Le Japon envisage de construire d'ici la fin de l'année prochaine un ordinateur superefficace qui pourrait prendre la tête du classement mondial des supercalculateurs. L’ordinateur, dont la capacité de traitement devrait atteindre les 130 pétaflops (1 pétaflops = 1 million de milliards ou 1015 opérations en virgule flottante par seconde), dépasserait les 93 pétaflops du leader mondial actuel, le chinois Sunway TaihuLight.

L'Institut national japonais des sciences et technologies industrielles avancées (National Institute of Advanced Industrial Science and Technology - AIST) ne cherche pas seulement à construire le supercalculateur le plus rapide du monde. Il veut aussi que son supercalculateur soit énergétiquement le plus efficace. L’AIST veut limiter la consommation électrique de son supercalculateur à moins de 3 mégawatts, un chiffre stupéfiant, si on le compare avec l’Oakforest-PACS, premier supercalculateur japonais du Top500, qui consomme 3 mégawatts pour un dixième de la performance (13,6 pétaflops).

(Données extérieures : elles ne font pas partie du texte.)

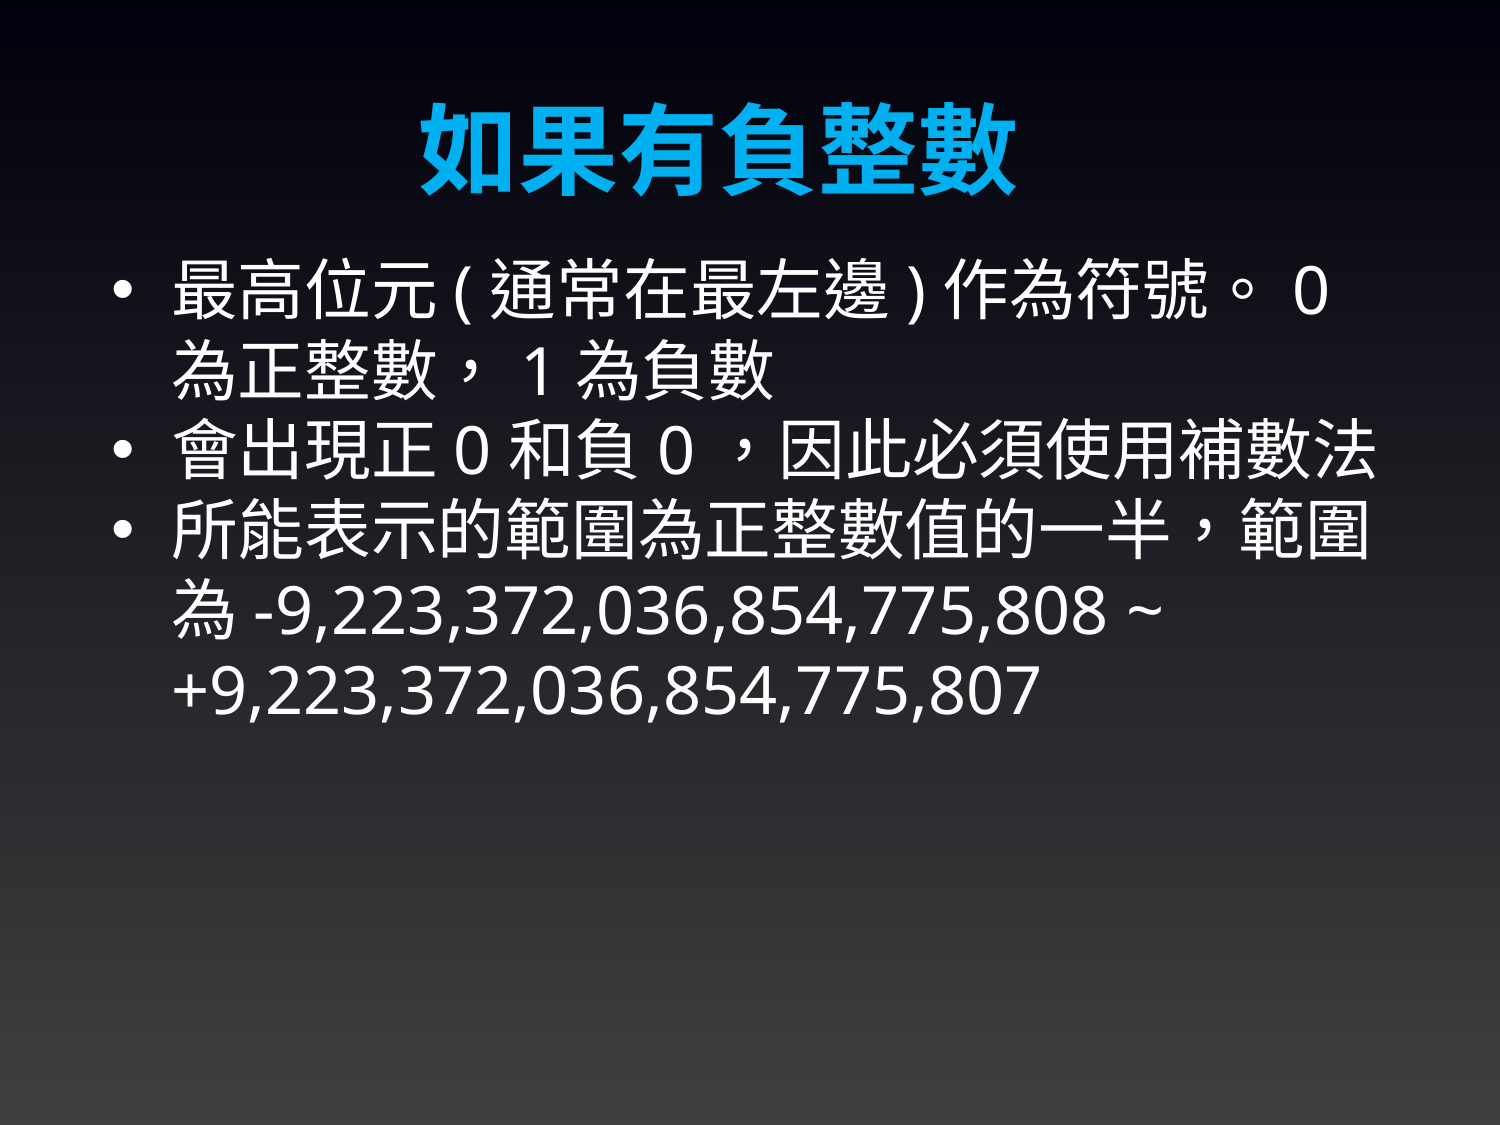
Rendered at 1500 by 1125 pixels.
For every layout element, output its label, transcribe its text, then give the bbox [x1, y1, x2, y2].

text_box 最高位元(通常在最左邊)作為符號。0為正整數，1為負數 會出現正0和負0，因此必須使用補數法 所能表示的範圍為正整數值的一半，範圍為-9,223,372,036,854,775,808 ~ +9,223,372,036,854,775,807 [96, 240, 1422, 816]
text_box 如果有負整數 [403, 60, 1097, 223]
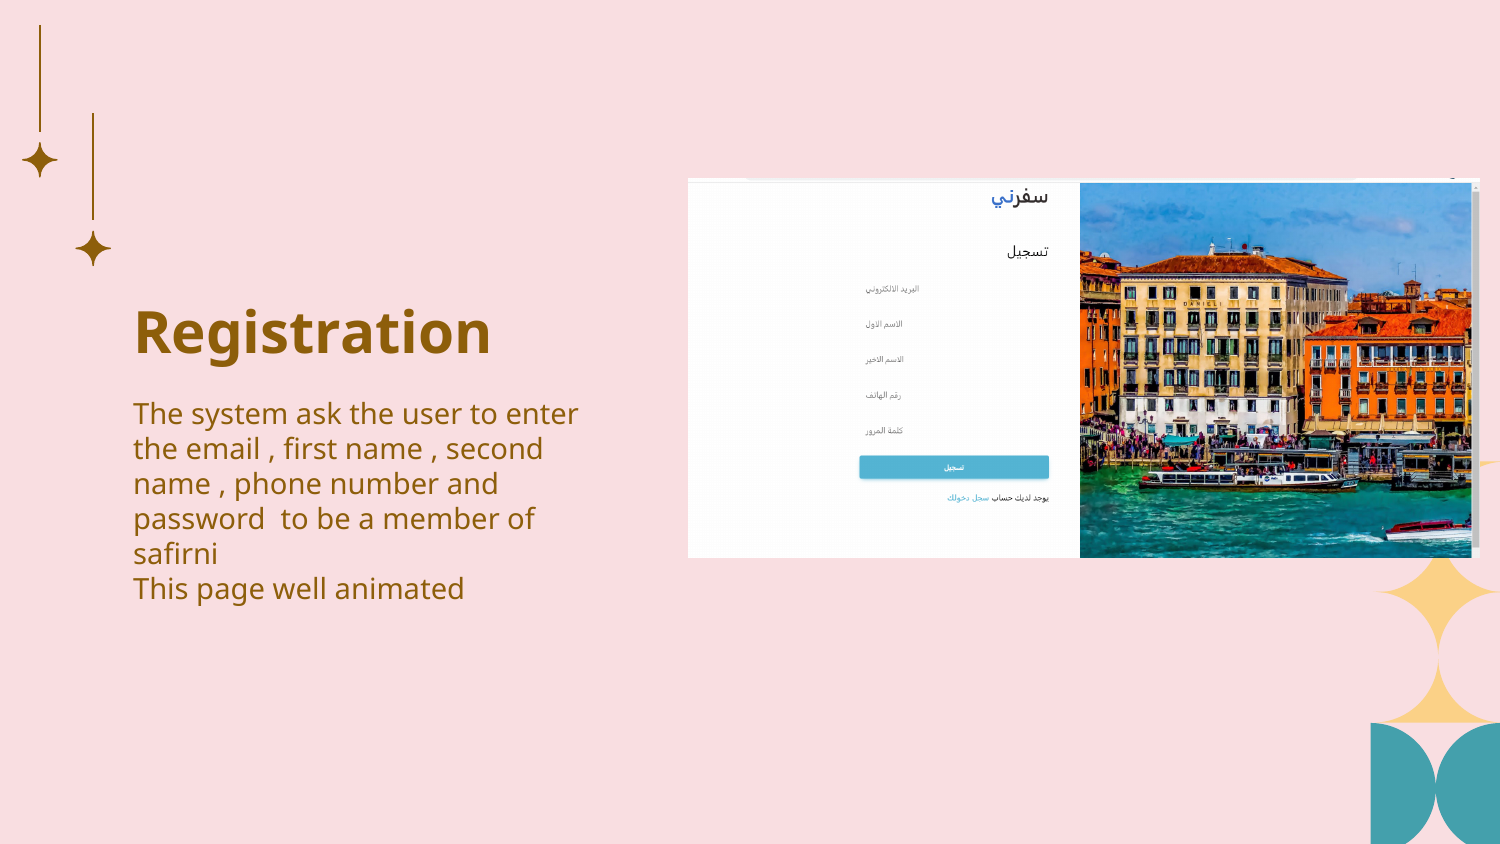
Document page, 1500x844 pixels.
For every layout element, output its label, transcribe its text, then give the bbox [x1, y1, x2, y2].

Et le Sunway TaihuLight chinois consomme plus de 15 MW.

Maitriser la consommation électrique

L’AIST compte également atteindre une efficacité énergétique globale inférieure à 1.1. Ce PUE ou Power Usage Effectiveness mesure le rapport de la consommation totale d'énergie, y compris celle requise pour le refroidissement, à la puissance consommée par les dispositifs informatiques. Actuellement, seuls les datacenters les plus efficaces au monde affichent une telle valeur. L'institut envisage d'utiliser un système de refroidissement liquide, une solution également adoptée par la société française Atos pour ses designs de supercalculateurs pour le compte du Commissariat à l'Énergie atomique et aux Énergies alternatives (CEA). Atos travaille sur un supercalculateur de 1 exaflops (un milliard de milliards de flops), mais il ne sera pas prêt avant 2020, alors que l'AIST prévoit de livrer sa machine d'ici un an.

Alors que d'autres pays développent des supercalculateurs pour faire de la modélisation atmosphérique ou des simulations d'armes nucléaires, l’AIST cible avec son nouveau design, des applications d'apprentissage machine et de deep-learning pour le secteur très actif de l'intelligence artificielle. Selon un document publié par l'AIST début novembre, l’institut compte proposer son projet, dénommé AI Bridging Cloud Infrastructure (ABCI), à des startups, aux utilisateurs existants de supercalculateurs industriels et aux universités. L'ABCI sera construit dans le campus Kashiwa de l'Université de Tokyo, qui se trouve à 40 kilomètres environ au nord-est de Tokyo.